## begin Data entries

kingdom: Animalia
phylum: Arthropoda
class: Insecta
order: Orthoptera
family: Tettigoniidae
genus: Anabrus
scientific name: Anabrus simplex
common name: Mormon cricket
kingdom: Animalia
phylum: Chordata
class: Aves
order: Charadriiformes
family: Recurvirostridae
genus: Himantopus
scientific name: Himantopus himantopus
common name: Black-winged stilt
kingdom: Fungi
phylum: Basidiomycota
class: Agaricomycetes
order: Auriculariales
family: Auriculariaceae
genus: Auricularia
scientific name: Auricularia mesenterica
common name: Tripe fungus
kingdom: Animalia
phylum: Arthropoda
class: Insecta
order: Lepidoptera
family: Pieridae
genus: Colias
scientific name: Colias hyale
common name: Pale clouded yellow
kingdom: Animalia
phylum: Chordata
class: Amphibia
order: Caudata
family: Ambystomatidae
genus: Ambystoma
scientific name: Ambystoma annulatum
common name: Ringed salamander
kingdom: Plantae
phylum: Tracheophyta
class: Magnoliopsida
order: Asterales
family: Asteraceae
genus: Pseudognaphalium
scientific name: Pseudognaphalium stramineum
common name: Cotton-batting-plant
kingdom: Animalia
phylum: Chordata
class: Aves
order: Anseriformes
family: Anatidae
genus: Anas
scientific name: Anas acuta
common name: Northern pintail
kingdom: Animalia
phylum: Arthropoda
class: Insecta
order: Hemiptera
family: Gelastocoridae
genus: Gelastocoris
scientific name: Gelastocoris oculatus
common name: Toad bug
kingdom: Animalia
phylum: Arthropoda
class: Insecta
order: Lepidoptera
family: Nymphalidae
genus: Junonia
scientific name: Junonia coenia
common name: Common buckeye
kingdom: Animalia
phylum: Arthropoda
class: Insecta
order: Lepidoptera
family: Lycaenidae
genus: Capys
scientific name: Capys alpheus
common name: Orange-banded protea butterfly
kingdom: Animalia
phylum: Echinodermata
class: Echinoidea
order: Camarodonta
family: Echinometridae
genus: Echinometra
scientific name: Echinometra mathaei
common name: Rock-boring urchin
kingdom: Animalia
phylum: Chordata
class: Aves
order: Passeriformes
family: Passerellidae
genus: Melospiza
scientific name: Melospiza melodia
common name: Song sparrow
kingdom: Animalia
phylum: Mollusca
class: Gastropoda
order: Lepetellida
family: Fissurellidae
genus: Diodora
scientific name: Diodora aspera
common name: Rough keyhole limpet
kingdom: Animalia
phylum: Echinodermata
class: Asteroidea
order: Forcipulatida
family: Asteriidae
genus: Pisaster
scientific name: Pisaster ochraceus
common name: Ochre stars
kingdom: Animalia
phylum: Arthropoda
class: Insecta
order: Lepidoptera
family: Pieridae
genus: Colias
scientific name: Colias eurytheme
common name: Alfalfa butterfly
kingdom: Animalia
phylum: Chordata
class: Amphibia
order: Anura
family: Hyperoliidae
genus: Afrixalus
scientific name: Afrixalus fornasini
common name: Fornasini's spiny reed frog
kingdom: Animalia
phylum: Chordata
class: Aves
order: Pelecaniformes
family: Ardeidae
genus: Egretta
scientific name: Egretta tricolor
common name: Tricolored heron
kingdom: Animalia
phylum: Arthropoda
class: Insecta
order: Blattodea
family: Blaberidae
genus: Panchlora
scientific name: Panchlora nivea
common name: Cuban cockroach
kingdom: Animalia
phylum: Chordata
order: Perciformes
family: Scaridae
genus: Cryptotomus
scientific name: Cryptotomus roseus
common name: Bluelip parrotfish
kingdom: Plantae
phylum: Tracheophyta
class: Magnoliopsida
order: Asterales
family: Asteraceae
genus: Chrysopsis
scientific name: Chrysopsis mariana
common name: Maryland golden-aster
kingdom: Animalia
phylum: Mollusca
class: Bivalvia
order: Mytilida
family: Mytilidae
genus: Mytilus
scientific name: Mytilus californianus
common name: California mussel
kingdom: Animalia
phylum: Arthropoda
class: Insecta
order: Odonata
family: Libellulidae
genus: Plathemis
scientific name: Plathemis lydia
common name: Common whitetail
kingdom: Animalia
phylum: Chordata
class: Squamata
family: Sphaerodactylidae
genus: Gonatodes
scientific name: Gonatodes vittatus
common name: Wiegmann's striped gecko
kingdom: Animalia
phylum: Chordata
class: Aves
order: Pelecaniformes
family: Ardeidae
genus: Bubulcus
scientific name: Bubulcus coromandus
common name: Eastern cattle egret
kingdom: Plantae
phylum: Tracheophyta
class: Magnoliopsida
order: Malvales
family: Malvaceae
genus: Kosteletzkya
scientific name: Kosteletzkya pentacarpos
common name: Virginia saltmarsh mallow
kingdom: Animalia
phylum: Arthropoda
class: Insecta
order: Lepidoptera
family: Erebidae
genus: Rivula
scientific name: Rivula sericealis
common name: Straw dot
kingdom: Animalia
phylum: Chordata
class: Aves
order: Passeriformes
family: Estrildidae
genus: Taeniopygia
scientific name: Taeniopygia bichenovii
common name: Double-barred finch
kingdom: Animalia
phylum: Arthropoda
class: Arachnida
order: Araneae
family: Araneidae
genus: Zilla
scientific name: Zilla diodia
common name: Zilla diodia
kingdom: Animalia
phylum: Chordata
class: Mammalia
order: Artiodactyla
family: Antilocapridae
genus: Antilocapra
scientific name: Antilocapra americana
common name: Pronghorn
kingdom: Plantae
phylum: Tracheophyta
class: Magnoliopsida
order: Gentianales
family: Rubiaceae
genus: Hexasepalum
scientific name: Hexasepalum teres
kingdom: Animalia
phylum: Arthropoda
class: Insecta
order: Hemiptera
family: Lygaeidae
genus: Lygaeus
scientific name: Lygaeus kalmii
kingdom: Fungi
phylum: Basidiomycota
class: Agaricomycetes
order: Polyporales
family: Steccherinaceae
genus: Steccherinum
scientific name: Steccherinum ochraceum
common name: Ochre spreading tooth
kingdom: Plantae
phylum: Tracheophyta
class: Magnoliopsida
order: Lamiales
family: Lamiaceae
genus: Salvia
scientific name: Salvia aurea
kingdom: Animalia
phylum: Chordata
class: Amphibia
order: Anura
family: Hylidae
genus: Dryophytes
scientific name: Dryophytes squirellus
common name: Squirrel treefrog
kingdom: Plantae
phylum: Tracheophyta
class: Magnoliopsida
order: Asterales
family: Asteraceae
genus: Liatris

## end Data entries

▸ **What to produce**
Edit the rows above so that "common name" becomes "vernacular name" throughout, changing nothing else.

▸ **Written answer**
kingdom: Animalia
phylum: Arthropoda
class: Insecta
order: Orthoptera
family: Tettigoniidae
genus: Anabrus
scientific name: Anabrus simplex
vernacular name: Mormon cricket
kingdom: Animalia
phylum: Chordata
class: Aves
order: Charadriiformes
family: Recurvirostridae
genus: Himantopus
scientific name: Himantopus himantopus
vernacular name: Black-winged stilt
kingdom: Fungi
phylum: Basidiomycota
class: Agaricomycetes
order: Auriculariales
family: Auriculariaceae
genus: Auricularia
scientific name: Auricularia mesenterica
vernacular name: Tripe fungus
kingdom: Animalia
phylum: Arthropoda
class: Insecta
order: Lepidoptera
family: Pieridae
genus: Colias
scientific name: Colias hyale
vernacular name: Pale clouded yellow
kingdom: Animalia
phylum: Chordata
class: Amphibia
order: Caudata
family: Ambystomatidae
genus: Ambystoma
scientific name: Ambystoma annulatum
vernacular name: Ringed salamander
kingdom: Plantae
phylum: Tracheophyta
class: Magnoliopsida
order: Asterales
family: Asteraceae
genus: Pseudognaphalium
scientific name: Pseudognaphalium stramineum
vernacular name: Cotton-batting-plant
kingdom: Animalia
phylum: Chordata
class: Aves
order: Anseriformes
family: Anatidae
genus: Anas
scientific name: Anas acuta
vernacular name: Northern pintail
kingdom: Animalia
phylum: Arthropoda
class: Insecta
order: Hemiptera
family: Gelastocoridae
genus: Gelastocoris
scientific name: Gelastocoris oculatus
vernacular name: Toad bug
kingdom: Animalia
phylum: Arthropoda
class: Insecta
order: Lepidoptera
family: Nymphalidae
genus: Junonia
scientific name: Junonia coenia
vernacular name: Common buckeye
kingdom: Animalia
phylum: Arthropoda
class: Insecta
order: Lepidoptera
family: Lycaenidae
genus: Capys
scientific name: Capys alpheus
vernacular name: Orange-banded protea butterfly
kingdom: Animalia
phylum: Echinodermata
class: Echinoidea
order: Camarodonta
family: Echinometridae
genus: Echinometra
scientific name: Echinometra mathaei
vernacular name: Rock-boring urchin
kingdom: Animalia
phylum: Chordata
class: Aves
order: Passeriformes
family: Passerellidae
genus: Melospiza
scientific name: Melospiza melodia
vernacular name: Song sparrow
kingdom: Animalia
phylum: Mollusca
class: Gastropoda
order: Lepetellida
family: Fissurellidae
genus: Diodora
scientific name: Diodora aspera
vernacular name: Rough keyhole limpet
kingdom: Animalia
phylum: Echinodermata
class: Asteroidea
order: Forcipulatida
family: Asteriidae
genus: Pisaster
scientific name: Pisaster ochraceus
vernacular name: Ochre stars
kingdom: Animalia
phylum: Arthropoda
class: Insecta
order: Lepidoptera
family: Pieridae
genus: Colias
scientific name: Colias eurytheme
vernacular name: Alfalfa butterfly
kingdom: Animalia
phylum: Chordata
class: Amphibia
order: Anura
family: Hyperoliidae
genus: Afrixalus
scientific name: Afrixalus fornasini
vernacular name: Fornasini's spiny reed frog
kingdom: Animalia
phylum: Chordata
class: Aves
order: Pelecaniformes
family: Ardeidae
genus: Egretta
scientific name: Egretta tricolor
vernacular name: Tricolored heron
kingdom: Animalia
phylum: Arthropoda
class: Insecta
order: Blattodea
family: Blaberidae
genus: Panchlora
scientific name: Panchlora nivea
vernacular name: Cuban cockroach
kingdom: Animalia
phylum: Chordata
order: Perciformes
family: Scaridae
genus: Cryptotomus
scientific name: Cryptotomus roseus
vernacular name: Bluelip parrotfish
kingdom: Plantae
phylum: Tracheophyta
class: Magnoliopsida
order: Asterales
family: Asteraceae
genus: Chrysopsis
scientific name: Chrysopsis mariana
vernacular name: Maryland golden-aster
kingdom: Animalia
phylum: Mollusca
class: Bivalvia
order: Mytilida
family: Mytilidae
genus: Mytilus
scientific name: Mytilus californianus
vernacular name: California mussel
kingdom: Animalia
phylum: Arthropoda
class: Insecta
order: Odonata
family: Libellulidae
genus: Plathemis
scientific name: Plathemis lydia
vernacular name: Common whitetail
kingdom: Animalia
phylum: Chordata
class: Squamata
family: Sphaerodactylidae
genus: Gonatodes
scientific name: Gonatodes vittatus
vernacular name: Wiegmann's striped gecko
kingdom: Animalia
phylum: Chordata
class: Aves
order: Pelecaniformes
family: Ardeidae
genus: Bubulcus
scientific name: Bubulcus coromandus
vernacular name: Eastern cattle egret
kingdom: Plantae
phylum: Tracheophyta
class: Magnoliopsida
order: Malvales
family: Malvaceae
genus: Kosteletzkya
scientific name: Kosteletzkya pentacarpos
vernacular name: Virginia saltmarsh mallow
kingdom: Animalia
phylum: Arthropoda
class: Insecta
order: Lepidoptera
family: Erebidae
genus: Rivula
scientific name: Rivula sericealis
vernacular name: Straw dot
kingdom: Animalia
phylum: Chordata
class: Aves
order: Passeriformes
family: Estrildidae
genus: Taeniopygia
scientific name: Taeniopygia bichenovii
vernacular name: Double-barred finch
kingdom: Animalia
phylum: Arthropoda
class: Arachnida
order: Araneae
family: Araneidae
genus: Zilla
scientific name: Zilla diodia
vernacular name: Zilla diodia
kingdom: Animalia
phylum: Chordata
class: Mammalia
order: Artiodactyla
family: Antilocapridae
genus: Antilocapra
scientific name: Antilocapra americana
vernacular name: Pronghorn
kingdom: Plantae
phylum: Tracheophyta
class: Magnoliopsida
order: Gentianales
family: Rubiaceae
genus: Hexasepalum
scientific name: Hexasepalum teres
kingdom: Animalia
phylum: Arthropoda
class: Insecta
order: Hemiptera
family: Lygaeidae
genus: Lygaeus
scientific name: Lygaeus kalmii
kingdom: Fungi
phylum: Basidiomycota
class: Agaricomycetes
order: Polyporales
family: Steccherinaceae
genus: Steccherinum
scientific name: Steccherinum ochraceum
vernacular name: Ochre spreading tooth
kingdom: Plantae
phylum: Tracheophyta
class: Magnoliopsida
order: Lamiales
family: Lamiaceae
genus: Salvia
scientific name: Salvia aurea
kingdom: Animalia
phylum: Chordata
class: Amphibia
order: Anura
family: Hylidae
genus: Dryophytes
scientific name: Dryophytes squirellus
vernacular name: Squirrel treefrog
kingdom: Plantae
phylum: Tracheophyta
class: Magnoliopsida
order: Asterales
family: Asteraceae
genus: Liatris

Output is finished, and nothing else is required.